Source Connection: Connect the source pin to ground or the negative terminal of the power supply.
Power Supply: Ensure the voltage across the drain and source does not exceed 55V, and the gate voltage does not exceed ±16V.

Important Considerations

Logic-Level Operation: The IRLZ44N is a logic-level MOSFET, meaning it can be fully turned on with a gate voltage as low as 5V, making it compatible with 5V microcontrollers like the Arduino UNO.
Heat Dissipation: For high-current applications, use a heatsink to prevent overheating.
Flyback Diode: When driving inductive loads (e.g., motors, relays), include a flyback diode across the load to protect the MOSFET from voltage spikes.

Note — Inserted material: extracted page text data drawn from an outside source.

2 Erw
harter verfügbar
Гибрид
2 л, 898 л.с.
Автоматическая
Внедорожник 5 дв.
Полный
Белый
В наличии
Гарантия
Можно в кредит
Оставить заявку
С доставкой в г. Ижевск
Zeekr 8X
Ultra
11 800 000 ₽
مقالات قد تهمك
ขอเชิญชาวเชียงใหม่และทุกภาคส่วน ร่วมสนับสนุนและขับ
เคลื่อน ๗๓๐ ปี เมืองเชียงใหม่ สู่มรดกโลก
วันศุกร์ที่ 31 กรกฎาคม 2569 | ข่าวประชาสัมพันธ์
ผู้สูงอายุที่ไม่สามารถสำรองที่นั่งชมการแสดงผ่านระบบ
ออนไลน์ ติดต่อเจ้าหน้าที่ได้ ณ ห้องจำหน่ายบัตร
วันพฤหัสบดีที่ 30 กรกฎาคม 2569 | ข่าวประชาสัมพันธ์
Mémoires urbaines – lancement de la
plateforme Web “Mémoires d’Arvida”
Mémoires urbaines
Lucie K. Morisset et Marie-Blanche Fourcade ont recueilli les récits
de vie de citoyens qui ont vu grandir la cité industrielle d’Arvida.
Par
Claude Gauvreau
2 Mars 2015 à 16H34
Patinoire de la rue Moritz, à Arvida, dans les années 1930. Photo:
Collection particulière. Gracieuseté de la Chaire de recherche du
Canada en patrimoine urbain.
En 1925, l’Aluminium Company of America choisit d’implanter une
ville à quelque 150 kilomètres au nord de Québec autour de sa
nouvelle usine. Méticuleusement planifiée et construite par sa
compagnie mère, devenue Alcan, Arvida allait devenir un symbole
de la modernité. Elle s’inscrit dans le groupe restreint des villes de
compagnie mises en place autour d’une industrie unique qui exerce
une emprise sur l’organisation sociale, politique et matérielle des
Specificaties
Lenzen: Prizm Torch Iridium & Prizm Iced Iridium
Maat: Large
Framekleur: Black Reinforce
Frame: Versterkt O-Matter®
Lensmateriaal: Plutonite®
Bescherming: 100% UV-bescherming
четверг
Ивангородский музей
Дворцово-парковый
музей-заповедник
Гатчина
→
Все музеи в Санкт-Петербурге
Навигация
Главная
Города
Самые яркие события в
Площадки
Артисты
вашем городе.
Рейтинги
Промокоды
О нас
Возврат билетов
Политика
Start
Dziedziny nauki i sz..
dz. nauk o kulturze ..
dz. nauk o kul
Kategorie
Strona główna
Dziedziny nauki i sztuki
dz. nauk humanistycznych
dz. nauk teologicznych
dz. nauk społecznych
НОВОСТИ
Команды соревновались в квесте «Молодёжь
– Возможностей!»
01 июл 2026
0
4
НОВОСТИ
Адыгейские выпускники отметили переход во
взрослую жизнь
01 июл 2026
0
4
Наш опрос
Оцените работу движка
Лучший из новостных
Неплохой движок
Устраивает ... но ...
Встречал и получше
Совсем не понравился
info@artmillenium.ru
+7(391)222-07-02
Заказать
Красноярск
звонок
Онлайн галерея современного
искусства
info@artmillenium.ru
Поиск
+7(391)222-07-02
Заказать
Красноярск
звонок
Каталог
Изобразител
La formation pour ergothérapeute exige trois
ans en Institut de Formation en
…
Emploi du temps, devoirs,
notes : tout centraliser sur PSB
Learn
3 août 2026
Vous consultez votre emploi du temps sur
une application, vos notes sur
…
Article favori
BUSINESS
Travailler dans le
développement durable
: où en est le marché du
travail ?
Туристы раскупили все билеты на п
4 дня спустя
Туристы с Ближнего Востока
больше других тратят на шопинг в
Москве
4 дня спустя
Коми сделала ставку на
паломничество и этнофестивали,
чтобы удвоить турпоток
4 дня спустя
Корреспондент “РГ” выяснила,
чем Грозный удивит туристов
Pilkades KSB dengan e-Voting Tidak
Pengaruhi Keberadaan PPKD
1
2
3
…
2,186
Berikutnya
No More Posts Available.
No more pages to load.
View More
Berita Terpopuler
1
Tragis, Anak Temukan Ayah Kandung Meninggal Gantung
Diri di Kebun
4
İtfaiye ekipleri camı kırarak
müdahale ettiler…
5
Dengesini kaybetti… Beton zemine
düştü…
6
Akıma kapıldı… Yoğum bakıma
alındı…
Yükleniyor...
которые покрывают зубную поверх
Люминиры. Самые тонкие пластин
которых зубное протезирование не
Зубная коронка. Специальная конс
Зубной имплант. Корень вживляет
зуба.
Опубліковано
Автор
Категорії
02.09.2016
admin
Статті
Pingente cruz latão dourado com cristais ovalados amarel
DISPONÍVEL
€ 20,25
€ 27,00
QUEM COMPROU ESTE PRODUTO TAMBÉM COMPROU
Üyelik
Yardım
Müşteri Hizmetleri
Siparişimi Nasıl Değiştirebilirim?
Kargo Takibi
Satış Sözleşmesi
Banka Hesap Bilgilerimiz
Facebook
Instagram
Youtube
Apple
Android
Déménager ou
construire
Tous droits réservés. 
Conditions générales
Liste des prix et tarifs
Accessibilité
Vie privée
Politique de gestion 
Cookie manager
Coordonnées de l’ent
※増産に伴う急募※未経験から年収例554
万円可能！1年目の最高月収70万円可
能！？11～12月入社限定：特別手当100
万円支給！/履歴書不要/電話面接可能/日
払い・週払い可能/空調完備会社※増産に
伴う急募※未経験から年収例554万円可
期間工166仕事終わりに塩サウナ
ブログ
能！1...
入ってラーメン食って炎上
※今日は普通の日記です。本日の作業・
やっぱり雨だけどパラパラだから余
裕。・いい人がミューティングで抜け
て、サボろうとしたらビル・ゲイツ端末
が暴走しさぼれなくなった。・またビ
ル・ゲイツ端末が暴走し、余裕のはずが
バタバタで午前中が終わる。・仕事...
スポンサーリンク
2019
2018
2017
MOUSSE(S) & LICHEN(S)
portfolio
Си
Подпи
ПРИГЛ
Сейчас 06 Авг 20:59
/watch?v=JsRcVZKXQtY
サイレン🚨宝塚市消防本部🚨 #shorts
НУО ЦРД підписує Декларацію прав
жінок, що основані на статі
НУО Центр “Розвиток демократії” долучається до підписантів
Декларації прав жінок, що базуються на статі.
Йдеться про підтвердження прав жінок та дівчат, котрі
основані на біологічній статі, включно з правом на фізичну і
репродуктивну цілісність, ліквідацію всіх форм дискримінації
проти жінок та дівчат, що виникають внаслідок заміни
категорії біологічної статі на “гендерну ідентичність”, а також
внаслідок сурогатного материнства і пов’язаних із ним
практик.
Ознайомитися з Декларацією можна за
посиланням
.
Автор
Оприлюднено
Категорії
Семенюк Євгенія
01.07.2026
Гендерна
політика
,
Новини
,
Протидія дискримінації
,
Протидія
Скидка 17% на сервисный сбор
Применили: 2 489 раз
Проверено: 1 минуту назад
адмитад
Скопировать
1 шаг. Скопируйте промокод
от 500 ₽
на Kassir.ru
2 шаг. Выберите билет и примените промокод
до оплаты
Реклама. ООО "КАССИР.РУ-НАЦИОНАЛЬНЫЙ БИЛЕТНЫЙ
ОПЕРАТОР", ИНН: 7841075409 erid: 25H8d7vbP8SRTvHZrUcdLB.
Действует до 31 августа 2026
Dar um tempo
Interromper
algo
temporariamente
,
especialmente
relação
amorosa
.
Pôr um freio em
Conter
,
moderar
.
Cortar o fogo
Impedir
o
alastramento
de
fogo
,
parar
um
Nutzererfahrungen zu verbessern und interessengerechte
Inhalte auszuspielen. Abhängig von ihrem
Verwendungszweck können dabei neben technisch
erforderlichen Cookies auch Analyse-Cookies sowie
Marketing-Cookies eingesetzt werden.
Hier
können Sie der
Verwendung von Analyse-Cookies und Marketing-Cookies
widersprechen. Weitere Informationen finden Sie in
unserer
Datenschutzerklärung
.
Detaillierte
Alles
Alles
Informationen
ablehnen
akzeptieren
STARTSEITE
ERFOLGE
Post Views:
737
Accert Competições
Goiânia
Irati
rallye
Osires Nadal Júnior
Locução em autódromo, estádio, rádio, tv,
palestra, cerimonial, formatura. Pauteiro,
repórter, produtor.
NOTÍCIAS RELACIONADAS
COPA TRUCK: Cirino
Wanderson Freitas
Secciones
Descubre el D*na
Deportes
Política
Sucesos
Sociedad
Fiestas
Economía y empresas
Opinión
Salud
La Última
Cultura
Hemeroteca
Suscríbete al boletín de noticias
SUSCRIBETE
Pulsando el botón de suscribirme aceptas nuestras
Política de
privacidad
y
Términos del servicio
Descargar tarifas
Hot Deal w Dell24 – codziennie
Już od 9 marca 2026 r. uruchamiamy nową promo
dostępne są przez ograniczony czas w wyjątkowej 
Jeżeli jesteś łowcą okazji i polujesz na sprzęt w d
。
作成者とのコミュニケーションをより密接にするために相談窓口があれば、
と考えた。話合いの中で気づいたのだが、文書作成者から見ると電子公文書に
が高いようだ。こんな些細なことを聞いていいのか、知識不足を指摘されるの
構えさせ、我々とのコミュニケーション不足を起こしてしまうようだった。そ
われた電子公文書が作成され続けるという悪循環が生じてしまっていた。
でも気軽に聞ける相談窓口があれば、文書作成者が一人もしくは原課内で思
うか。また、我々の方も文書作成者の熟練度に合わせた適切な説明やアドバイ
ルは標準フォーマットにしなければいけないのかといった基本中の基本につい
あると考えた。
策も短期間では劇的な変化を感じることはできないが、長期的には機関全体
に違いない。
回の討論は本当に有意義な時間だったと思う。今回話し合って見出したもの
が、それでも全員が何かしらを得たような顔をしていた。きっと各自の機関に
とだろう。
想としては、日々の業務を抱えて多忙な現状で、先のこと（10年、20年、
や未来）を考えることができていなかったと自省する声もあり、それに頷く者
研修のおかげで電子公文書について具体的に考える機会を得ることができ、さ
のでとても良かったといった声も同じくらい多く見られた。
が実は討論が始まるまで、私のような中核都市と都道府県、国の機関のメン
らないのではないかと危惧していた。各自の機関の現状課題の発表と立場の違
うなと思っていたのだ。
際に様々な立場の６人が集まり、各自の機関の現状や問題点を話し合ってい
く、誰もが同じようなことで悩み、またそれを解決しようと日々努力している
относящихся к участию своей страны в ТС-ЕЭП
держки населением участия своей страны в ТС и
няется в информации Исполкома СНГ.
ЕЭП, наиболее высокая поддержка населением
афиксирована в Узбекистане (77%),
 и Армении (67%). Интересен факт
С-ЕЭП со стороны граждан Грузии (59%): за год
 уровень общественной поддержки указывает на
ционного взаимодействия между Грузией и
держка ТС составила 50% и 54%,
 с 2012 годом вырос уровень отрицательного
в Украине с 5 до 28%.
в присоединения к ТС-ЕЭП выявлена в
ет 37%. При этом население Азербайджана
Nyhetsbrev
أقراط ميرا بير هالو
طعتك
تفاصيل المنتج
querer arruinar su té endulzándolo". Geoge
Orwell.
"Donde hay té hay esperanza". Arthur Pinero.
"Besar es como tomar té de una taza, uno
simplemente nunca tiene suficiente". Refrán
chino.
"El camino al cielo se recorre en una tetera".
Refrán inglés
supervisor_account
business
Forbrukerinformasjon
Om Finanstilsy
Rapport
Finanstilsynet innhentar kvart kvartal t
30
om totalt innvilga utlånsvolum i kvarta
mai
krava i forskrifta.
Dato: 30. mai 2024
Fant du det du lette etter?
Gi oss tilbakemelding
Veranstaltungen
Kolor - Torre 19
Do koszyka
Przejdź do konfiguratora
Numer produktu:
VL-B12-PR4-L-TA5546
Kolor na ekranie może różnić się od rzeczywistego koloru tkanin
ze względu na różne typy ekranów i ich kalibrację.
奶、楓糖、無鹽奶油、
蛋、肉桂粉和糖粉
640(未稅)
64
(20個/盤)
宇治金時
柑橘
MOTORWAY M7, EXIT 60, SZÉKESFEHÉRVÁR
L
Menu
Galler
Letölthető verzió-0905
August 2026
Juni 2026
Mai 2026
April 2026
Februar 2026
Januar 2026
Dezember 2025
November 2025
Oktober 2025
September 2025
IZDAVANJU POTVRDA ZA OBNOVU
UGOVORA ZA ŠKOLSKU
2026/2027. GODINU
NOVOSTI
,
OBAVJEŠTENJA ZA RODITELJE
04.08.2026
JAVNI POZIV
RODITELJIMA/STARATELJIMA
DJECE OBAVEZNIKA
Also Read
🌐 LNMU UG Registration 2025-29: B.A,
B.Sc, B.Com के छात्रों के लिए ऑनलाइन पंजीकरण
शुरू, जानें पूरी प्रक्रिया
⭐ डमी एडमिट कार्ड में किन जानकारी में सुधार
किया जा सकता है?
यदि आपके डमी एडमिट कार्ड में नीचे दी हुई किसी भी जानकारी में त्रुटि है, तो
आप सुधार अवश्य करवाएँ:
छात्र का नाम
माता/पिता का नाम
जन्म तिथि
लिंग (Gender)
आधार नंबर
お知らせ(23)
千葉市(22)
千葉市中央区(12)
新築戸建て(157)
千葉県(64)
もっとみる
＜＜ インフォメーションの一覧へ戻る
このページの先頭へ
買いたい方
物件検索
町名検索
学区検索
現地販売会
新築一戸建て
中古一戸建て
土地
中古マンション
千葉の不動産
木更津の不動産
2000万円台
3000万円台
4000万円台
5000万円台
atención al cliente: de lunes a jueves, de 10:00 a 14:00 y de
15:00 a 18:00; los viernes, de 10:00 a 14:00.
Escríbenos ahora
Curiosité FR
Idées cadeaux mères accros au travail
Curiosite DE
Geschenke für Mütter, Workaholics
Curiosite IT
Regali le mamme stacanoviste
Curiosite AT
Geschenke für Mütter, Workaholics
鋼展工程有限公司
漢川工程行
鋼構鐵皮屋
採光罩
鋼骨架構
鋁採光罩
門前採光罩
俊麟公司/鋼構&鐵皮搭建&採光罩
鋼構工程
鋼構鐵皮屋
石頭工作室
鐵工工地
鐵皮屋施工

Example: Controlling a DC Motor with Arduino UNO

Below is an example circuit and code to control a DC motor using the IRLZ44N and an Arduino UNO.

Circuit Diagram

Gate: Connect to Arduino digital pin (e.g., D9) through a 220Ω resistor.
Drain: Connect to one terminal of the motor.
Source: Connect to ground.
Motor Power Supply: Connect the positive terminal to the other motor terminal and the negative terminal to ground.

Arduino Code

// Define the pin connected to the MOSFET gate
const int mosfetGatePin = 9;

void setup() {
  // Set the MOSFET gate pin as an output
  pinMode(mosfetGatePin, OUTPUT);
}

void loop() {
  // Turn the motor on by setting the gate HIGH
  digitalWrite(mosfetGatePin, HIGH);
  delay(2000); // Keep the motor on for 2 seconds

  // Turn the motor off by setting the gate LOW
  digitalWrite(mosfetGatePin, LOW);
  delay(2000); // Keep the motor off for 2 seconds
}

Best Practices

Use a pull-down resistor (10kΩ) between the gate and source to ensure the MOSFET remains off when no signal is applied.
Avoid exceeding the maximum ratings for voltage, current, and power dissipation to prevent damage.

Troubleshooting and FAQs

Common Issues

MOSFET Not Turning On:
- Ensure the gate voltage is at least 5V for full conduction.
- Check for a proper connection between the gate and the microcontroller.
Excessive Heat:
- Verify that the current through the MOSFET does not exceed its rated limit.
- Use a heatsink or active cooling for high-power applications.
Load Not Operating:
- Check the connections to the load and power supply.
- Ensure the MOSFET is not damaged by testing it with a multimeter.

FAQs

Q: Can the IRLZ44N be used with a 3.3V microcontroller?
A: While the IRLZ44N is a logic-level MOSFET, it may not fully turn on with a 3.3V gate signal. For optimal performance, use a MOSFET driver or a 5V logic-level signal.

Q: Do I need a heatsink for the IRLZ44N?
A: A heatsink is recommended for applications where the MOSFET handles high currents (e.g., above 10A) to prevent overheating.

Q: Can I use the IRLZ44N for AC loads?
A: No, the IRLZ44N is designed for DC applications. For AC loads, consider using a TRIAC or an IGBT.

By following this documentation, you can effectively integrate the IRLZ44N into your electronic projects and ensure reliable performance.